National surveys look at county data, but not at the district and school level. There’s no other information like this available at the local level, Chaney said.
“This uses Kansas data,” Chaney said. “We’re not talking about somebody else’s kids, we are talking about our kids.”
Communities that use local KCTC data and the regional prevention centers who help them assess it across the state emphasize the importance of making data-driven decisions.
Their concern this year is that without comparable participation rates, prevention programs will end up guessing where youth are participating in risky behaviors.

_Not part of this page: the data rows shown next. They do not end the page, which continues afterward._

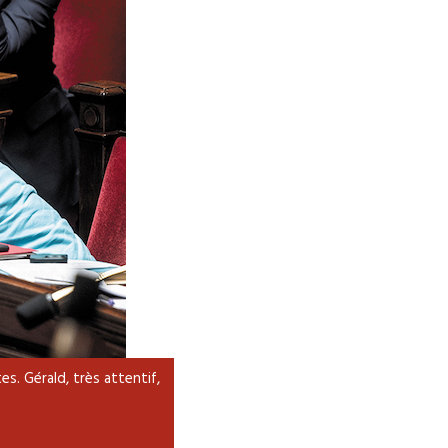
. Gérald, très attentif,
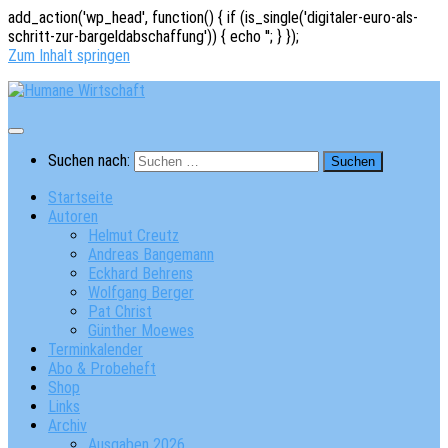
add_action('wp_head', function() { if (is_single('digitaler-euro-als-
schritt-zur-bargeldabschaffung')) { echo '
'; } });
Zum Inhalt springen
Suchen nach:
Startseite
Autoren
Helmut Creutz
Andreas Bangemann
Eckhard Behrens
Wolfgang Berger
Pat Christ
Günther Moewes
Terminkalender
Abo & Probeheft
Shop
Links
Archiv
Ausgaben 2026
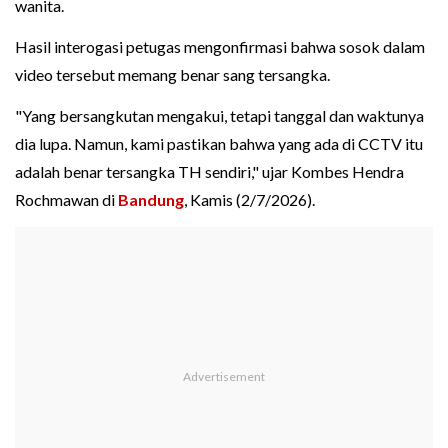
wanita.
Hasil interogasi petugas mengonfirmasi bahwa sosok dalam
video tersebut memang benar sang tersangka.
"Yang bersangkutan mengakui, tetapi tanggal dan waktunya
dia lupa. Namun, kami pastikan bahwa yang ada di CCTV itu
adalah benar tersangka TH sendiri," ujar Kombes Hendra
Rochmawan di
Bandung
, Kamis (2/7/2026).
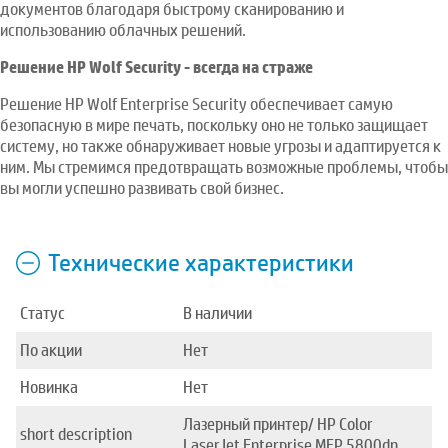
документов благодаря быстрому сканированию и
использованию облачных решений.
Решение HP Wolf Security - всегда на страже
Решение HP Wolf Enterprise Security обеспечивает самую
безопасную в мире печать, поскольку оно не только защищает
систему, но также обнаруживает новые угрозы и адаптируется к
ним. Мы стремимся предотвращать возможные проблемы, чтобы
вы могли успешно развивать свой бизнес.
Технические характеристики
Статус
В наличии
По акции
Нет
Новинка
Нет
Лазерный принтер/ HP Color
short description
LaserJet Enterprise MFP 5800dn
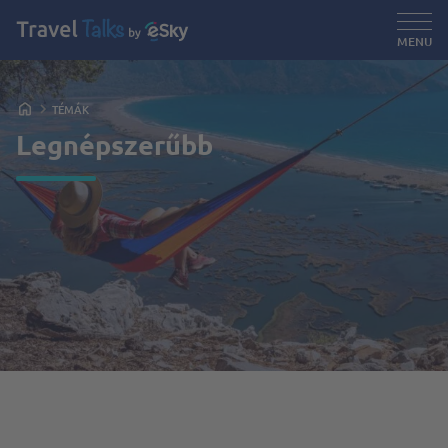
MENU
TÉMÁK
Legnépszerűbb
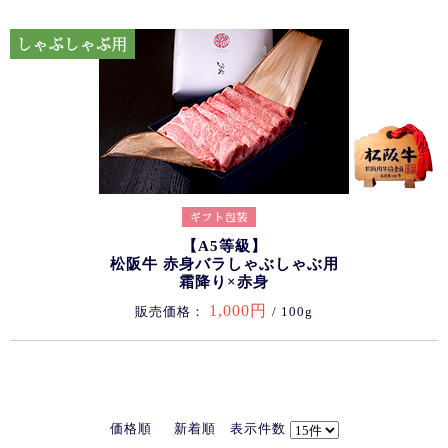
【A5等級】
松阪牛 赤身バラしゃぶしゃぶ用
霜降り×赤身
1,000円
販売価格：
/ 100g
価格順
新着順
表示件数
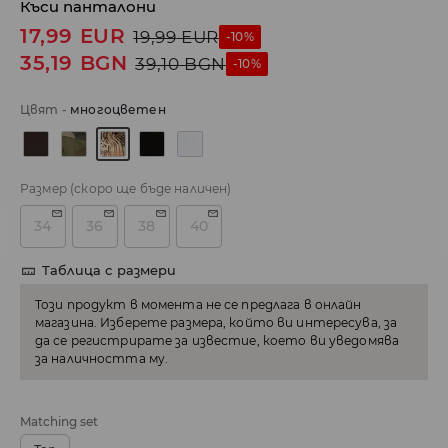
Къси панталони
17,99
EUR
19,99
EUR
-10%
35,19
BGN
39,10
BGN
-10%
Цвят
-
многоцветен
Размер
(скоро ще бъде наличен)
34
36
38
40
Таблица с размери
Този продукт в момента не се предлага в онлайн
магазина. Изберете размера, който ви интересува, за
да се регистрирате за известие, което ви уведомява
за наличността му.
Matching set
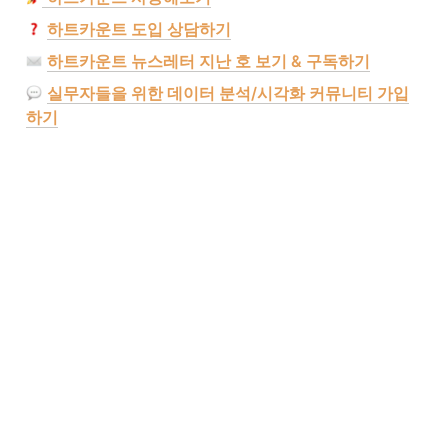
하트카운트 도입 상담하기
하트카운트 뉴스레터 지난 호 보기 & 구독하기
실무자들을 위한 데이터 분석/시각화 커뮤니티 가입
하기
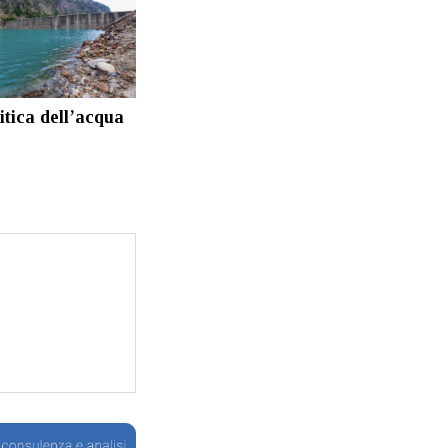
itica dell’acqua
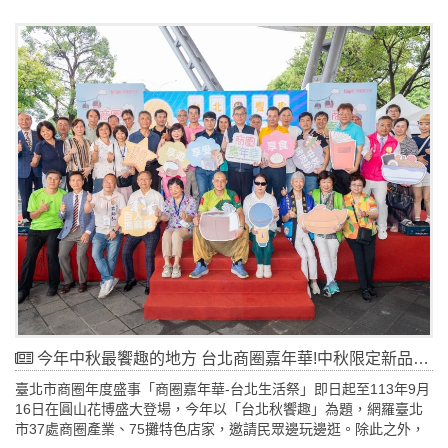
訓課程教導操作新興知識及技巧，並補助近200家店家導入經遴選的
優質數位工具，另擇選20家潛力店家量身打造轉型方案，透過多元
輔導方式協助本市店家提升市場競爭力。為分享輔導豐碩成果，於
今(12)日舉辦成果發表會，邀請參與計畫之店家現身說法，並發表
「數位轉型@台北」成果電子書，集結15家「數位轉型亮點店家」
作為標竿示範，期望藉由優秀案例吸引更多本市店家投入數位轉型
行列，將數位轉型從挑戰轉化為機會，在市府的引領帶動下邁向永
續經營模式。
今年中秋最饗趣的地方 台北商圈嘉年華!中秋限定新品、百萬商圈好禮以及舞台區超豐富活動等你來+1！
臺北市商圈年度盛事「商圈嘉年華-台北生活祭」即日起至113年9月
16日在圓山花博盛大登場，今年以「台北秋饗趣」為題，網羅臺北
市37處商圈產業、75攤特色店家，邀請民眾邊玩邊逛。除此之外，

“You can’t do this in this day and age,” Borth said. “You can’t be guessing. You have to have the facts.”
If the law remains the same, Borth said she is concerned that over time prevention efforts for youths will suffer, and drug and alcohol use rates will climb.
Seeking ‘a proper diagnosis’
Brenda Salvati, prevention services program director at the Regional Prevention Center at Preferred Family Healthcare in Wichita, said a lack of survey data could affect the accuracy of community evaluations.
“It’s just like when you go to the doctor. Unless you get a proper diagnosis, it’s not going to address the current situation,” Salvati said. “If you don’t have good data to get the funds, then you can’t diagnose your problem properly to get the right strategy going.”
Over the years, Salvati said the organization has used KCTC data to create programs like Botvin LifeSkills and Strengthening Families that are aimed at lowering the rate of survey respondents who reported using alcohol, tobacco or marijuana within the last 30 days.
LifeSkills and Strengthening Families are being implemented in Sumner, Harvey and Reno counties, among others, Salvati said.
Across the state, information from the survey also has been used to implement strategies related to underage drinking, smoking, marijuana use and the connection between substance abuse and academic success.
Brenda Haaga, vice president of prevention services at the Central Kansas Foundation in Salina, said some communities in the area are taking this year off and continuing to use 2014 data.
Currently, community coalitions in her area are talking with legislators and encouraging them to return to the opt-out survey option.
“Without that data, communities are going to have to be creative in identifying ways to collect that, or possibly even come up with funding to have a survey that they are able to get the information,” Haaga said.
Ashley Booker is an intern for KHI News Service in Topeka, a partner in the Heartland Health Monitor team.